Gazzeli müslümanlar insanlık dışı bu vahşi yaratıkların zulmünü kendilerine verilen imkanlar ile mukavemet gösterirken satılmış Arap ülkelerinden ümidini kesmiş durumdalar. Onunla birlikte bekledikleri yardım, özellikle müslüman liderliğine oynayan, asırlarca Kudüs'ü yönetmiş Osmanlı Türkiyesinden de maalesef gelmiyor.
Zira Osmanlı Türkiyesi bürokrasi ve diyalog nutukları ile itidalli olmaya davet ederken, İsrail'e giden hiçbir yardımı kesmiyor, engellemiyor bile,
ama çok şiddetli bir şekilde kınıyor tabi....
Güney Afrika kadar bile bürokrasiyi işletemezken,
insanlığın yanında İslam ümmetinin de çıtı çıkmıyor maalesef..
57 islam ülkesi içinde sadece tüm direniş hareketini oluşturan Filistin'deki İslami cihad, Hamas, Lübnan ve Irak Hizbullahı, Haşdi Şabi, Yemen'de Ensarullah ve bunların abisi ve hamisi olan İran İslam Cumhuriyeti'nin dışında hakkın yanında duran dik duruşlu onurlu bir yönetim kadrosu göremiyoruz maalesef.
Evet bu ümmetin çoğunluğu Kerbela'da nasıl zalimin yanında yer aldıysa, bugünde Gazze'de yine gerek sessiz kalarak, gerek sadece kınayarak, gerekse bizzat gasıp rejime destek vererek zalimin yanında zulmün safında yer almışlardır.

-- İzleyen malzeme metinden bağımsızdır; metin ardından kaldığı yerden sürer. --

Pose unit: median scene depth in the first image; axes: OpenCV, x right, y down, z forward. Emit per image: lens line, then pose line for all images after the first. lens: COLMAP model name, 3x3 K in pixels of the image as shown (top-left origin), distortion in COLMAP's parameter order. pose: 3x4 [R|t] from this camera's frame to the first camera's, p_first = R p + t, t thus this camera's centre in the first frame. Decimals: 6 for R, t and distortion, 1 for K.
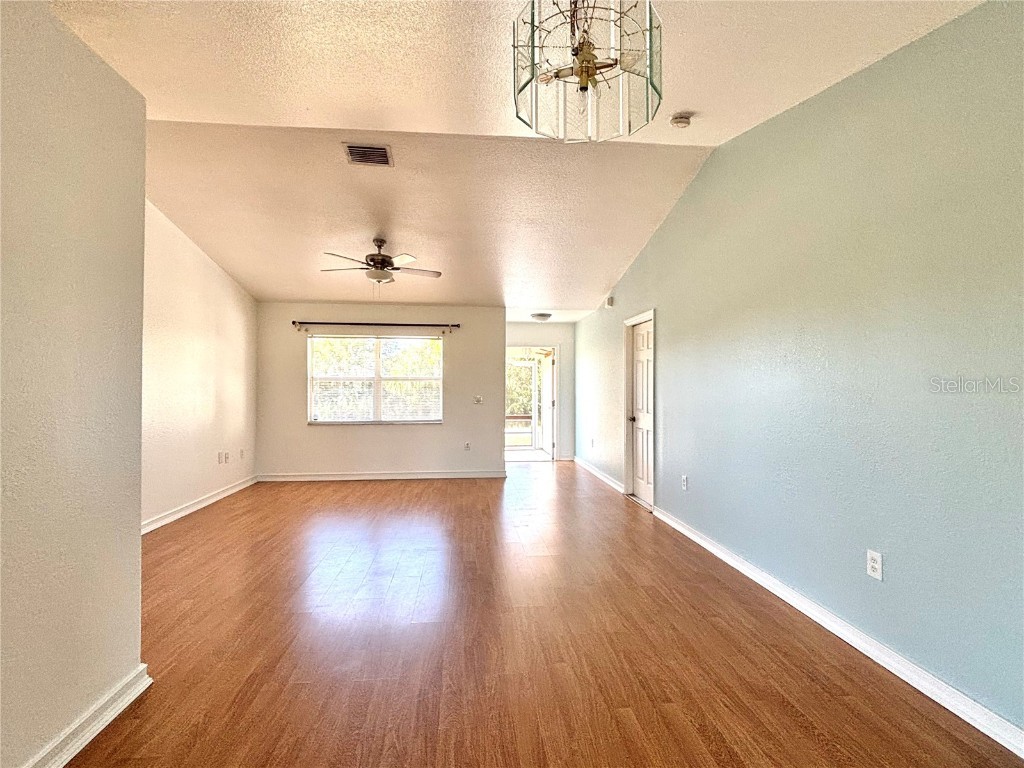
lens RADIAL K [[485.5, 0, 512.0], [0, 485.5, 384.0], [0, 0, 1]] dist [-0.000294, -0.000133]
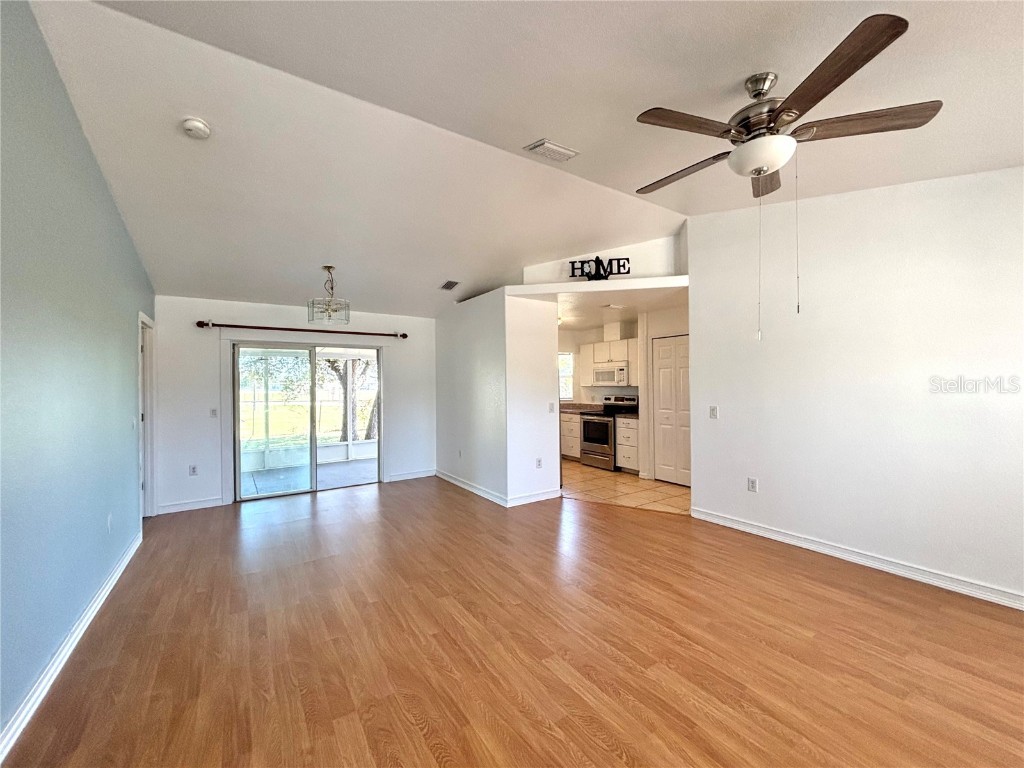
lens RADIAL K [[412.7, 0, 510.9], [0, 412.7, 383.6], [0, 0, 1]] dist [0.011396, -0.006364]
pose [[-0.885554, 0.009082, -0.464447, 0.084594], [0.015841, 0.999818, -0.010653, -0.011587], [0.464265, -0.016791, -0.885537, 0.941132]]
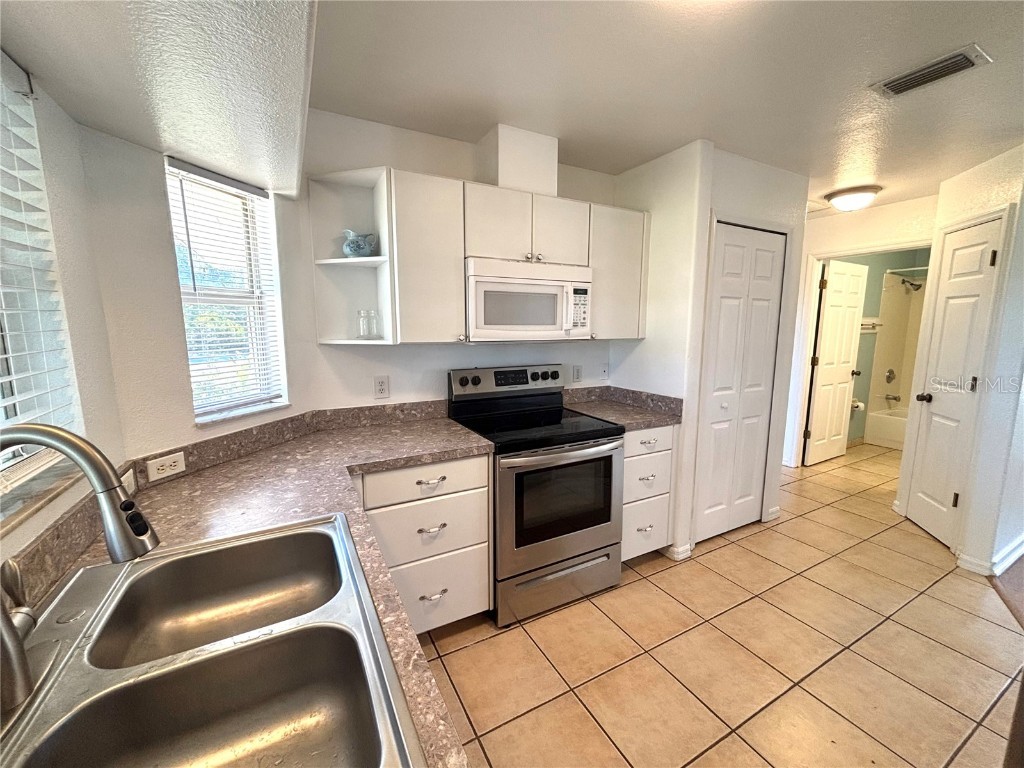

İmtihanı kazananlar Kerbela'da nasıl bir avuç müminler idiyse şimdi Gazze'de de kazananlar yine aynı Kerbela ruhunu anlayan müminler olmuştur...
Kerbela ruhu anlaşılmadan Zafer kazanılmayacağı
bir kez daha anlaşılmıştır.!
Gazze sınavında haktan yana saf tutanlara selâm olsun.